→ **Document section**:
When my mother died, my attitude towards “stuff” began to change. You can’t take it with you, and if I were to die, there was nothing I owned that anyone would struggle to (or want to) keep — at best, things to be sold off to get rid of them; at worst, they would just be tossed out. If it wasn’t making me happy to have it around me, then why keep it? My attachment to my “stuff” was weakening, but the situation I was in was overwhelming.]
Trying to fix things while staying put where I was wasn’t working for me. It was long past time for a change.
“Portable” became my new mantra.
I put in my notice on my apartment and found a room to rent in someone else’s house. Rented a small storage unit and a mail box.
I threw away most of my belongings, and I do mean “most”, including almost all of the books that I’d been desperately holding onto for decades, every piece of furniture I owned, my television, and most of my computer equipment. (I know — it seems a waste to have thrown out so many functional and usable items, but ultimately that excuse has been keeping me from decluttering properly for years and if I held onto things now long enough to sell or give them away, I’d never be free. It had to be a quick and clean break and that meant throwing things away while I could.)
I couldn’t manage to do it all myself — not because I was holding onto things, but because I wasn’t in the best shape or health and trying to do this huge a job on my own while working 12-hour shifts was hard. So I hired the 1-800-Got-Junk guys. Unfortunately, one completely-packed-to-the-rafters truckload and many personal trips to the dumpsters later and my apartment still looked like a squat. That’s when I realized that I’d never finish it if I stayed, so I cut and ran before the new year. One of these days I’ll get a bill from the landlord for the final clean up. And that’s a small price for the sense of relief that doing a runner brought.
So now I live in a rented room in a house with dogs and a small yard. My phone and my Internet are mobile and contract-free. My electronics are all portable. The only furniture I own is a new twin mattress set. Everything else that is here with me is in a half dozen plastic storage containers. My small storage unit is severely underutilized and contains pretty much only those items that I wanted to keep but didn’t need with me: my mother’s paintings, my technical writing and other reference books, photos, my guitar, some tarot/oracle card decks, and some papers I didn’t have time to sort through. If I were to lose it all tomorrow, I’d be disappointed but not heartbroken, and that’s very liberating.
I live closer to where I work so I’ve virtually eliminated my taxi addiction and I’m walking more. I’m working on cleaning up my finances and my health. I’m coming out of my hermitage and beginning to actually interact with the Real World in ways I’ve avoided for over a decade. I’ve returned to the spiritual quest I paused years ago. And I’m working out what phase II is going to look like.
I am still very much a work-in-progress. I don’t know where this is going, but I’m no longer afraid and no longer hiding. And that’s a very good place to start an epic journey.

→ **Aim of the task**:
Repeat word for word the part of the essay on getting rid of possessions, starting with "I put in my" and going on through "while I could.)". Rely on the text alone when answering.

→ **Recorded information**:
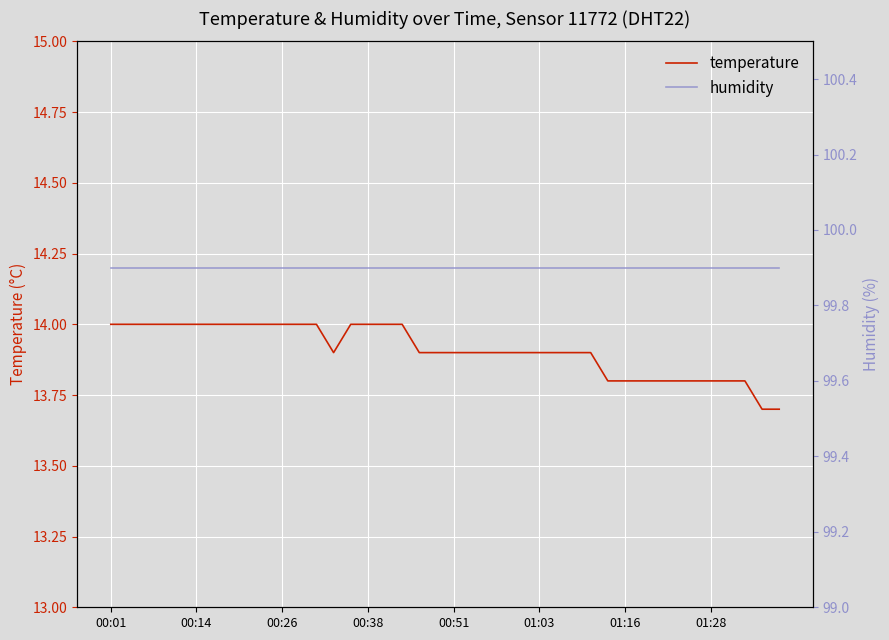

True or false: temperature and humidity cross at least once.

False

→ **Task solution**:
I put in my notice on my apartment and found a room to rent in someone else’s house. Rented a small storage unit and a mail box.
I threw away most of my belongings, and I do mean “most”, including almost all of the books that I’d been desperately holding onto for decades, every piece of furniture I owned, my television, and most of my computer equipment. (I know — it seems a waste to have thrown out so many functional and usable items, but ultimately that excuse has been keeping me from decluttering properly for years and if I held onto things now long enough to sell or give them away, I’d never be free. It had to be a quick and clean break and that meant throwing things away while I could.)